Il testo sembra d’altronde procedere per libere associazioni, tornando circolarmente sugli stessi nodi problematici, corsi e ricorsi della frustrazione nel legame con la madre, giochi proibiti nel giardino d’infanzia con spine taglienti e crudeli. Sicché il discorso fluisce scivolando sulla cresta dell’onda e in superficie, la scrittura “corrente”, per parafrasare l’autrice, dà un’intensa soddisfazione sfuggente, è trasparenza il cui baluginio non fa vedere attraverso e non esclude un fondale sabbioso.
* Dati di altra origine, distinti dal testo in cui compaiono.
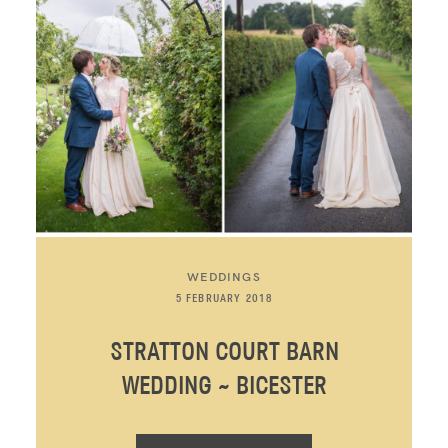
WEDDINGS
5 FEBRUARY 2018
STRATTON COURT BARN
WEDDING ~ BICESTER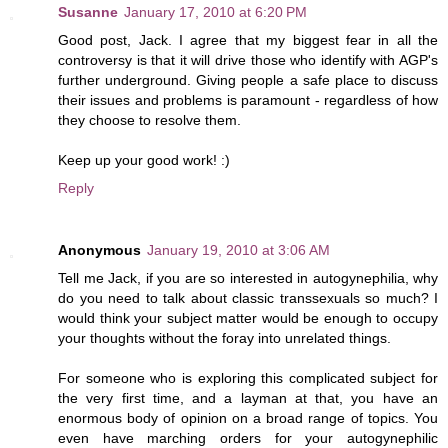
Susanne
January 17, 2010 at 6:20 PM
Good post, Jack. I agree that my biggest fear in all the
controversy is that it will drive those who identify with AGP's
further underground. Giving people a safe place to discuss
their issues and problems is paramount - regardless of how
they choose to resolve them.
Keep up your good work! :)
Reply
Anonymous
January 19, 2010 at 3:06 AM
Tell me Jack, if you are so interested in autogynephilia, why
do you need to talk about classic transsexuals so much? I
would think your subject matter would be enough to occupy
your thoughts without the foray into unrelated things.
For someone who is exploring this complicated subject for
the very first time, and a layman at that, you have an
enormous body of opinion on a broad range of topics. You
even have marching orders for your autogynephilic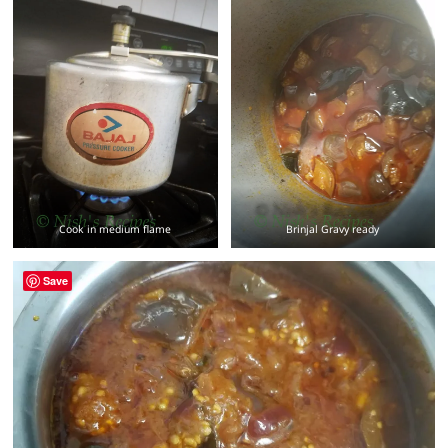
Cook in medium flame
Brinjal Gravy ready
Save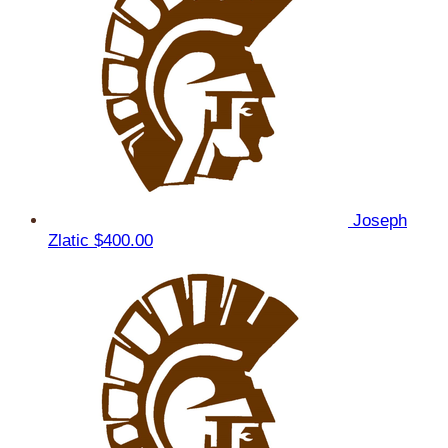
Joseph
Zlatic
$400.00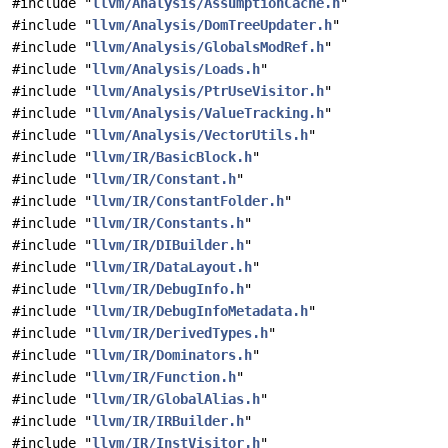
#include "
llvm/Analysis/AssumptionCache.h
"
#include "
llvm/Analysis/DomTreeUpdater.h
"
#include "
llvm/Analysis/GlobalsModRef.h
"
#include "
llvm/Analysis/Loads.h
"
#include "
llvm/Analysis/PtrUseVisitor.h
"
#include "
llvm/Analysis/ValueTracking.h
"
#include "
llvm/Analysis/VectorUtils.h
"
#include "
llvm/IR/BasicBlock.h
"
#include "
llvm/IR/Constant.h
"
#include "
llvm/IR/ConstantFolder.h
"
#include "
llvm/IR/Constants.h
"
#include "
llvm/IR/DIBuilder.h
"
#include "
llvm/IR/DataLayout.h
"
#include "
llvm/IR/DebugInfo.h
"
#include "
llvm/IR/DebugInfoMetadata.h
"
#include "
llvm/IR/DerivedTypes.h
"
#include "
llvm/IR/Dominators.h
"
#include "
llvm/IR/Function.h
"
#include "
llvm/IR/GlobalAlias.h
"
#include "
llvm/IR/IRBuilder.h
"
#include "
llvm/IR/InstVisitor.h
"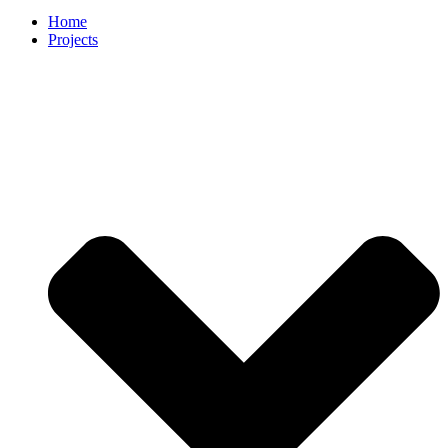
Home
Projects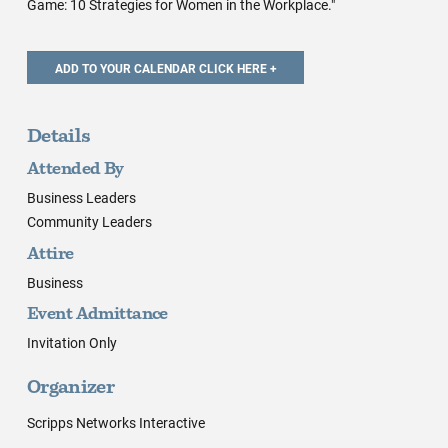
Game: 10 Strategies for Women in the Workplace."
Details
Attended By
Business Leaders
Community Leaders
Attire
Business
Event Admittance
Invitation Only
Organizer
Scripps Networks Interactive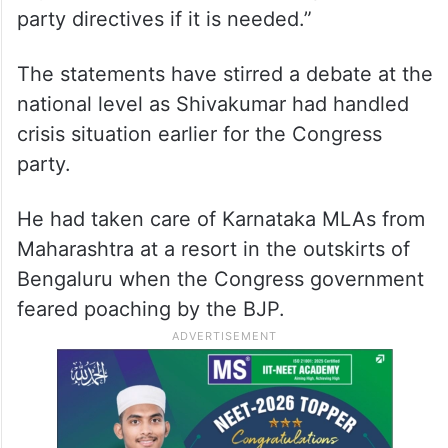
party directives if it is needed.”
The statements have stirred a debate at the
national level as Shivakumar had handled
crisis situation earlier for the Congress
party.
He had taken care of Karnataka MLAs from
Maharashtra at a resort in the outskirts of
Bengaluru when the Congress government
feared poaching by the BJP.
La parola levigata rimbalza sull’acqua e genera cerchi concentrici, poi svanisce in un esito ammantato dal dubbio, intenta a cogliere l’attimo fuggente accetta spesso di perdere l’essenza. Qua e là la lingua appare medianica, ispirata dalle personalità evocate in seduta spiritica, dettata dal subconscio; altrove è onirica, come i sogni che ricordiamo e che richiederebbero intervento della coscienza per essere integrati nel processo di autoregolazione della psiche.
Un palese merito del saggio è che costituisce un esercizio riuscito di “calligrafia” e di cura dell’espressione nell’attualità di analfabetismo e gergalità, la dittatura del non verbale e della fruibilità immediata o irriflessiva. Tra tanti improvvisatori del fraseggio, sedicenti esperti, pensatori di terza mano e riciclo web, conforta sapere che c’è chi si dà da fare, si ingegna e s’impegna per capire ed elaborare con la propria testa, offrendo agli altri il frutto migliore di un lavoro silenzioso e nascosto. A dispetto di “professori”, baroni e consorterie di potere che dominano l’industria editoriale. Ed è ancor più lodevole perché l’intelligenza delle donne soffre come e più del cuore, patisce l’inedia e la carestia di princìpi nutritivi, è una facoltà che aspira a venir utilizzata e finalizzata nell’interesse generale e non familistico.
Al di là delle tesi e delle interpretazioni sulle scrittrici e le loro opere, Durantini dà perciò il buon esempio del percorso in salita della preparazione sulle “sudate carte”, da cui deriva il diritto ad aver voce in capitolo con cognizione di causa, non per clientelismi o concessioni politiche, anteponendo la materia grigia alle quote rosa.
Non ultimo, incoraggia una via di realizzazione più riservata e artistica, che si potrebbe riassumere nell’ammonizione di Voltaire a conclusione del Candide: Il faut cultiver notre jardin. Dopo aver pagato pegno al mondo esterno, ci si mette in salvo dedicandosi a ornare e abbellire l’interiorità, la sfera dell’immaginario e del pensiero, da condividere nelle affinità elettive.